Advanced Manufacturing in the Fabrication of a Lifelike Brain Glioblastoma Simulator for the Training of Neurosurgeons

Abstract

Neurosurgeons require considerable expertise and practical experience to deal with the critical situations commonly encountered in complex surgical operations such as cerebral cancer; however, trainees in neurosurgery seldom have the opportunity to develop these skills in the operating room. Physical simulators can give trainees the experience they require. In this study, we adopted advanced molding and replication techniques in the fabrication of a physical simulator for use in practicing the removal of cerebral tumors. Our combination of additive manufacturing and molding technology with elastic material casting made it possible to create a simulator that realistically mimics the skull, brain stem, soft brain lobes, and cerebral cancer with cerebral tumors located precisely where they are likely to appear. Multiple and systematic experiments were conducted to prove that the elastic material used herein was appropriated for building professional medical physical simulator. One neurosurgical trainee reported that under the guidance of a senior neurosurgeon, the physical simulator helped to elucidate the overall process of cerebral cancer removal and provided a realistic impression of the tactile feelings involved in craniotomy.

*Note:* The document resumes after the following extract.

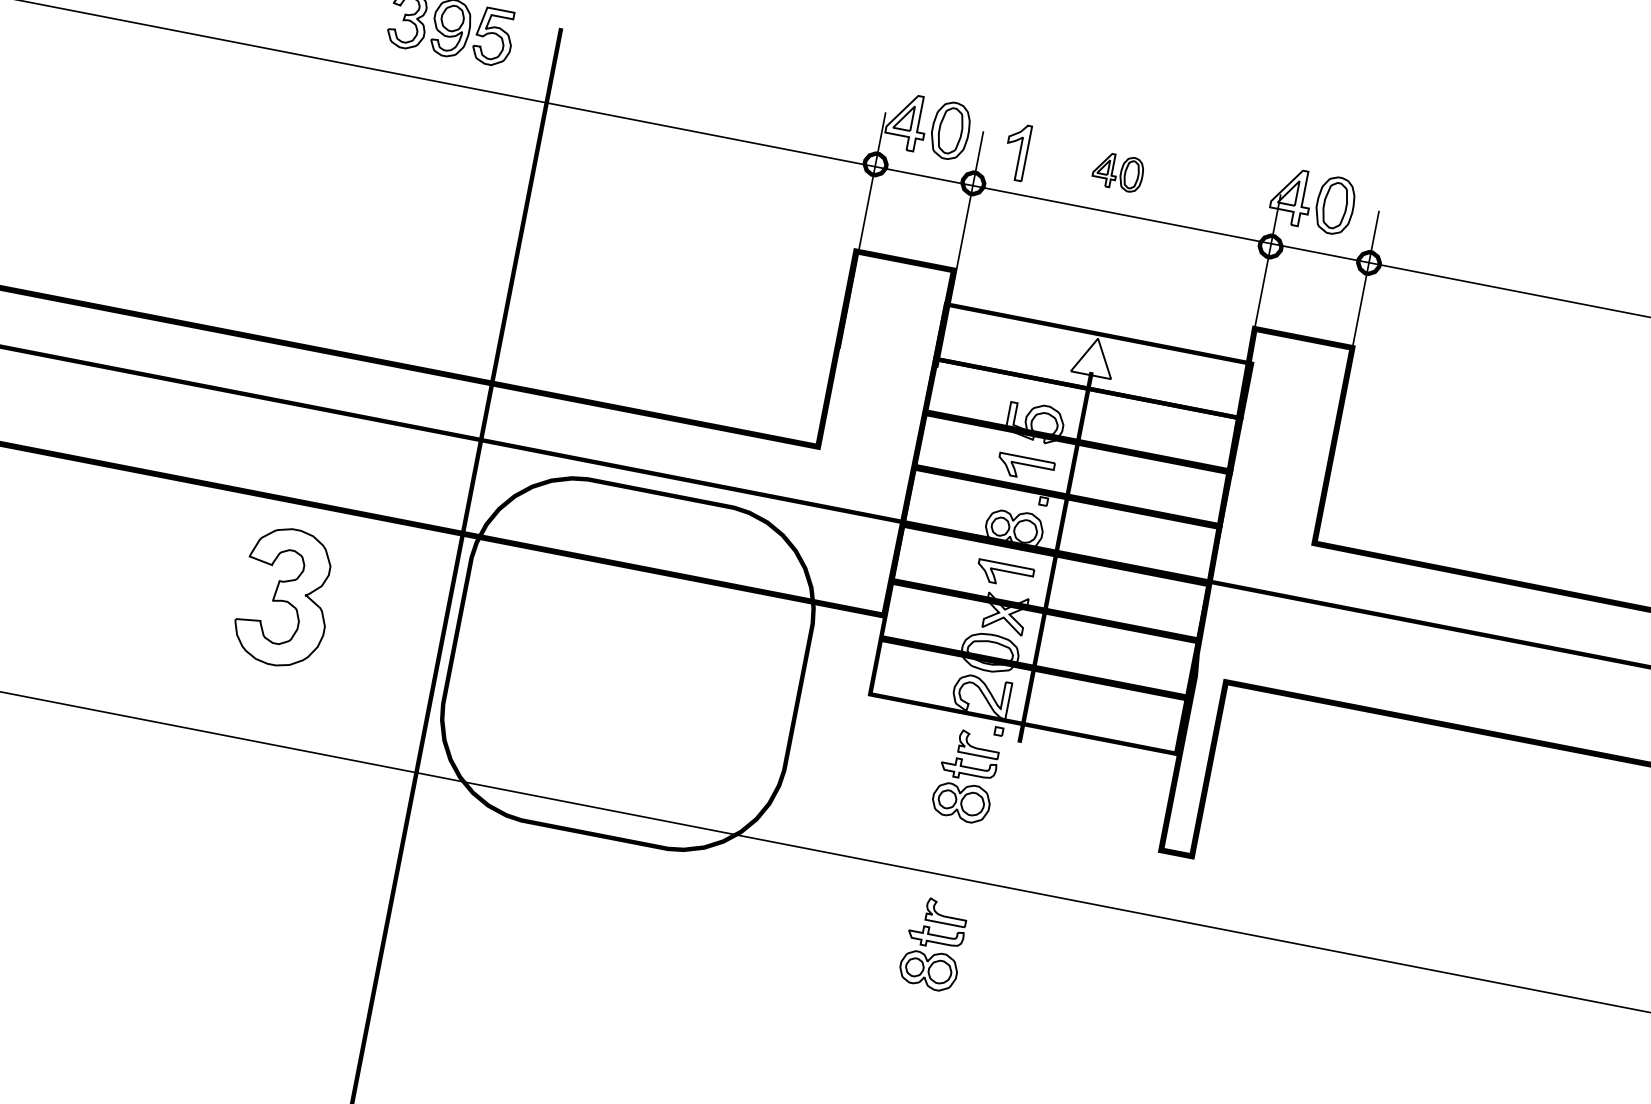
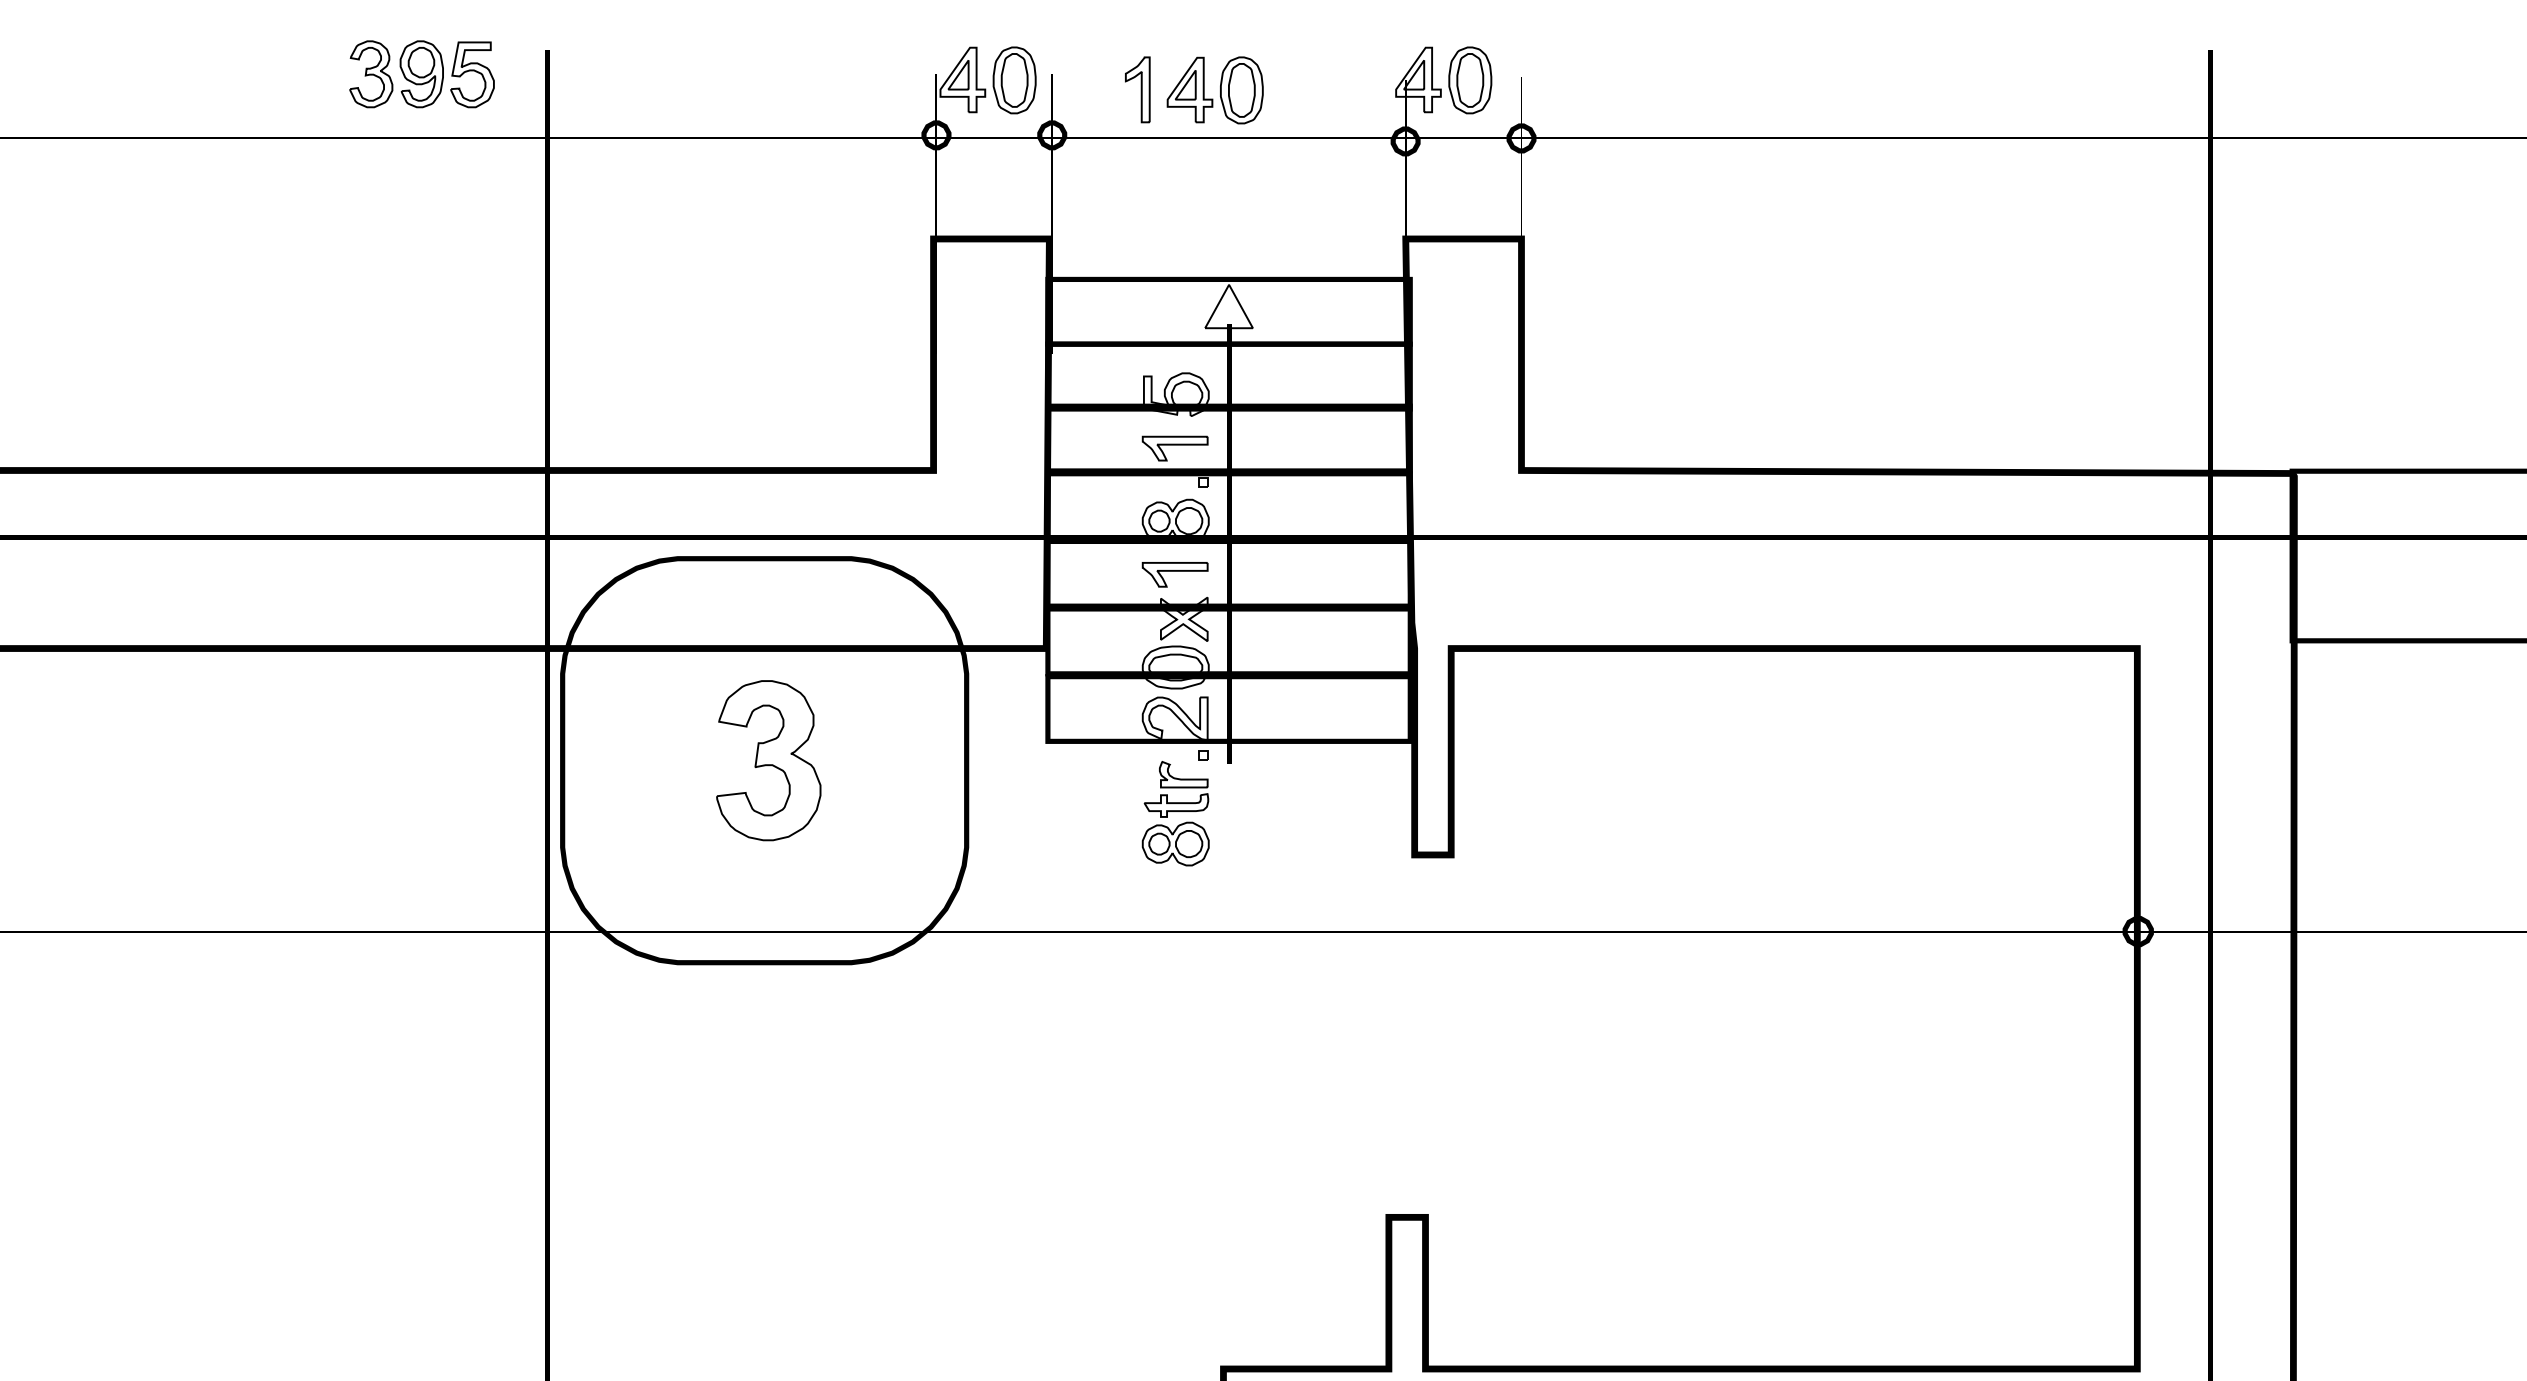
part: (1016, 151) -> (1137, 89), moved
part: (1117, 172) -> (1214, 90), size x1.67
part: (285, 597) -> (768, 760), moved
part: (933, 944) -> (1175, 1012), removed

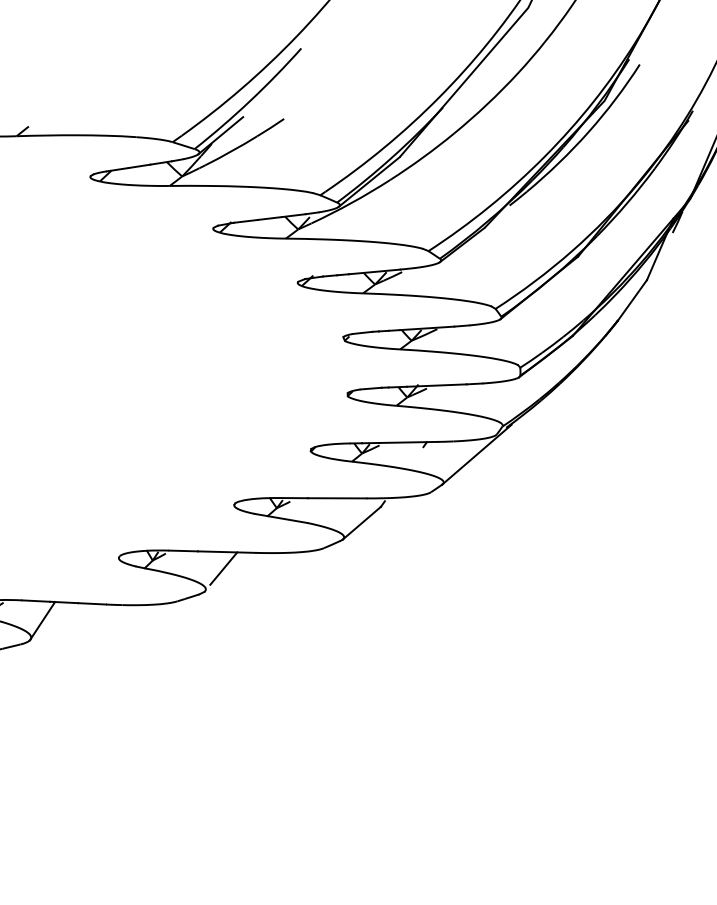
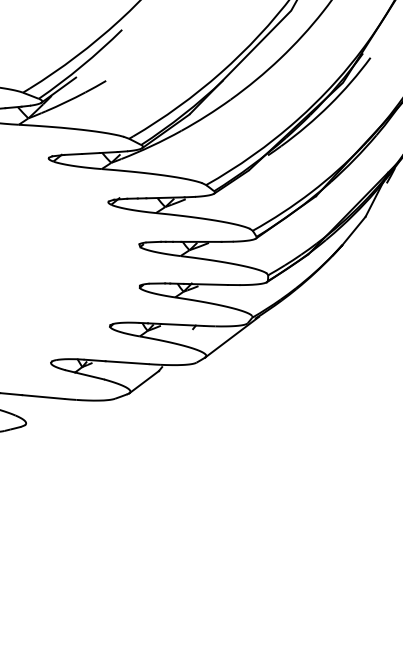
line: (223, 568) -> (40, 408), removed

The trainee also learned how to make decisions when facing the infiltration of a cerebral tumor into normal brain lobes. Our results demonstrate the efficacy of the proposed physical simulator in preparing trainees for the rigors involved in performing highly delicate surgical operations.

Keywords: brain simulator; cerebral cancer surgery practice; neurosurgeon surgical simulator.

Figure 1

3D-printed parts of medical simulator: (a) top and bottom of skull with position pins; (b) brain stem with position hooks; (c) assembled skull and brain stem.

Figure 2

(a) Mold of brain lobe printed using a 3D printer (Fortus 360mc, Stratasys) with acrylonitrile butadiene styrene (ABS); (b,c) the mold was fixed within a transparent box into which white silicon was poured to create a cast; (d) the silicon mold was sliced open using a knife and then peeled back to remove the ABS mold from within; (e) beige-colored jelly mixture was poured into the cavity; (f) to create a realistic model of the brain lobe.

Figure 3

(a) A small quantity of jelly was poured into the silicon mold; (b) placement of preformed cerebral tumor within the jelly; (c) the cast was then closed, into which the remaining jelly mixture was poured; (d) finished right parietal lobe with embedded cerebral tumor.

Figure 4

(a) Top-view image of simulator prior to assembly of the top skull, frontal lobe, and parietal lobe; (b) side-view image of simulator prior to placement of the top skull; (c) entire simulator ready for practicing surgical techniques.

Figure 5

(a) Measured height of brain lobe made of jelly wax only after 14 days; (b) measured height of brain lobe made of jelly wax and thermoplastic rubber after 14 days; (c) comparison chart showing the measured height in terms of days for both cases.

Figure 6

(a) A V-clamp was inserted into the cut for either 4 h or 8 h, representing that surgical forceps were used to make space between brain lobes during the surgery for either 4 h or 8 h; (b) a crack was observed on the hemispheric object made of jelly wax only; (c) no crack was observed on the hemispheric object made of jelly wax and thermoplastic rubber; (d) recovery ratio after 4 h for both cases, 100% recovery ratio means no crack was observed and lower recovery ratio means wider crack was found; (e) recovery ratio after 8 h for both cases.

Figure 7

The experimental results of the tensile tests for both materials.

Figure 8

(a) Dr. Liu giving a neurosurgery trainee instructions on the use of the proposed simulator; (b) adjusting the angle and orientation of the head prior to commencing surgery; (c) marking the skull with three points to guide the trainee in sawing the top skull prior to craniotomy; (d,e) cutting off the top skull to expose the brain lobes; (f) making space between the brain lobes to locate the tumor; (g) using surgical forceps to remove the tumor; (h) removal of grey tumor tissue left a cavity within the lobe (infiltration scenario); (i) withdrawal of forceps and covering of skull to complete the operation.